What to do> Can you reproduce every line of the items below, keeping each one unchanged?

Exercise materials>
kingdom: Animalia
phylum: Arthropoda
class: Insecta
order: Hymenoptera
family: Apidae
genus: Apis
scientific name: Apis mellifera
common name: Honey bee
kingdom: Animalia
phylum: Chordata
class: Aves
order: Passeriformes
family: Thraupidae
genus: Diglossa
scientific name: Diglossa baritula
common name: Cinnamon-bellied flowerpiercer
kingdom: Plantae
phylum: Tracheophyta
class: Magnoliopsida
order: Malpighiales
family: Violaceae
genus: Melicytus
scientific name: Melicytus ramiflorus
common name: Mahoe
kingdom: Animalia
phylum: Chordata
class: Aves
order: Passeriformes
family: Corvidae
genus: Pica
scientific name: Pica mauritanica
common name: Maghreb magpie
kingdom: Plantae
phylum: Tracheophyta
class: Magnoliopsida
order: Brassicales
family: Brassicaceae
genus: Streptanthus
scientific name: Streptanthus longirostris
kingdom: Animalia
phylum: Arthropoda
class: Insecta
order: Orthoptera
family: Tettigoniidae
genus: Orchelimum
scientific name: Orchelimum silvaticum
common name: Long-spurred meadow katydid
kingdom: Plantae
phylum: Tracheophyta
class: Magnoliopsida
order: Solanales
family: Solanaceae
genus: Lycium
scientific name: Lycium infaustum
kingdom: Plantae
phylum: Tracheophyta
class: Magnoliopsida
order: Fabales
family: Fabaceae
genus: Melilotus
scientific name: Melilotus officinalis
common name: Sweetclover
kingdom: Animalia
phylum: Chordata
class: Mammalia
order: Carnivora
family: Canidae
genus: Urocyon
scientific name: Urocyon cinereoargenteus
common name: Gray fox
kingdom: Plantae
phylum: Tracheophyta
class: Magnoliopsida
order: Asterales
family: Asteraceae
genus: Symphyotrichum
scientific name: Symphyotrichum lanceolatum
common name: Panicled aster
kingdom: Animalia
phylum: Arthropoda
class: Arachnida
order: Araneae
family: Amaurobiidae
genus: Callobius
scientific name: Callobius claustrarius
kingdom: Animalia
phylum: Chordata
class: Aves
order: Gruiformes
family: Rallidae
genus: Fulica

Response>
kingdom: Animalia
phylum: Arthropoda
class: Insecta
order: Hymenoptera
family: Apidae
genus: Apis
scientific name: Apis mellifera
common name: Honey bee
kingdom: Animalia
phylum: Chordata
class: Aves
order: Passeriformes
family: Thraupidae
genus: Diglossa
scientific name: Diglossa baritula
common name: Cinnamon-bellied flowerpiercer
kingdom: Plantae
phylum: Tracheophyta
class: Magnoliopsida
order: Malpighiales
family: Violaceae
genus: Melicytus
scientific name: Melicytus ramiflorus
common name: Mahoe
kingdom: Animalia
phylum: Chordata
class: Aves
order: Passeriformes
family: Corvidae
genus: Pica
scientific name: Pica mauritanica
common name: Maghreb magpie
kingdom: Plantae
phylum: Tracheophyta
class: Magnoliopsida
order: Brassicales
family: Brassicaceae
genus: Streptanthus
scientific name: Streptanthus longirostris
kingdom: Animalia
phylum: Arthropoda
class: Insecta
order: Orthoptera
family: Tettigoniidae
genus: Orchelimum
scientific name: Orchelimum silvaticum
common name: Long-spurred meadow katydid
kingdom: Plantae
phylum: Tracheophyta
class: Magnoliopsida
order: Solanales
family: Solanaceae
genus: Lycium
scientific name: Lycium infaustum
kingdom: Plantae
phylum: Tracheophyta
class: Magnoliopsida
order: Fabales
family: Fabaceae
genus: Melilotus
scientific name: Melilotus officinalis
common name: Sweetclover
kingdom: Animalia
phylum: Chordata
class: Mammalia
order: Carnivora
family: Canidae
genus: Urocyon
scientific name: Urocyon cinereoargenteus
common name: Gray fox
kingdom: Plantae
phylum: Tracheophyta
class: Magnoliopsida
order: Asterales
family: Asteraceae
genus: Symphyotrichum
scientific name: Symphyotrichum lanceolatum
common name: Panicled aster
kingdom: Animalia
phylum: Arthropoda
class: Arachnida
order: Araneae
family: Amaurobiidae
genus: Callobius
scientific name: Callobius claustrarius
kingdom: Animalia
phylum: Chordata
class: Aves
order: Gruiformes
family: Rallidae
genus: Fulica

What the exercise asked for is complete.